Today’s defenders of a vast bureaucracy trot out the same, tired argument: Life now is much more complicated than the one the Founders lived in — government allegedly needs the unencumbered power to solve modern problems. I would hazard that the men who tackled the challenges of building a nation, quelling rebellions, and tangling with enemies bent on the demise of a fragile republic might disagree that their era was simpler than ours. In fact, one of the grievances against the king listed in the Declaration of Independence echoes the problems of the modern administrative state: “He has erected a multitude of New Offices, and sent hither swarms of Officers to harass our people, and eat out their substance.” The common denominator that endures from their era to ours is human nature — something the Framers understood well. In a complex world or a simple one, people are prone to abuse power. The structure built by the Framers is the most elegant and enduring answer to that perennial problem.

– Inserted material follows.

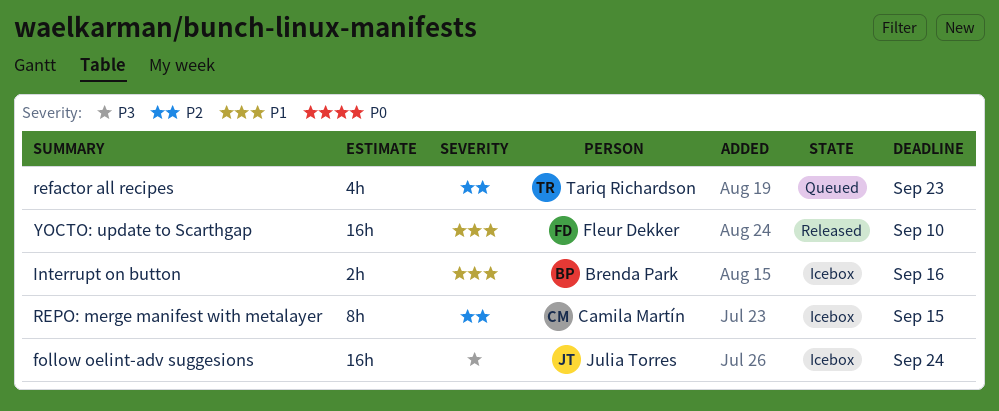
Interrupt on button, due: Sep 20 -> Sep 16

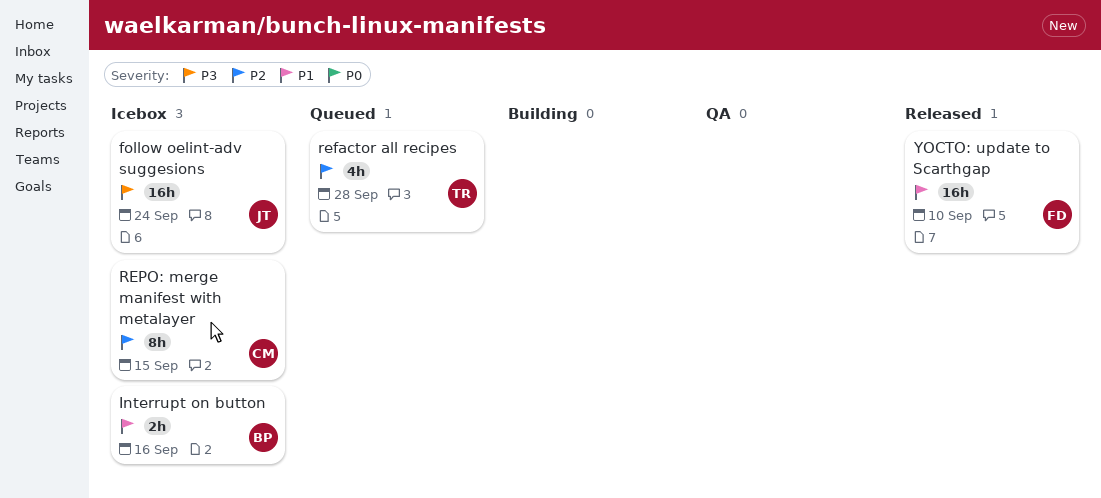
refactor all recipes, due: Sep 23 -> Sep 28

The “plot” to end the administrative state is, in fact, an uphill battle to reclaim the principles that founded our free nation. If there’s any plot, it’s the one that has been perpetrated since at least the beginning of the 20th century — to put an end to the separation of powers that stands as the primary barrier to ambitious and power-hungry rulers. In any case, if the revival of the separation of powers is indeed a plot, consider me an eager co-conspirator.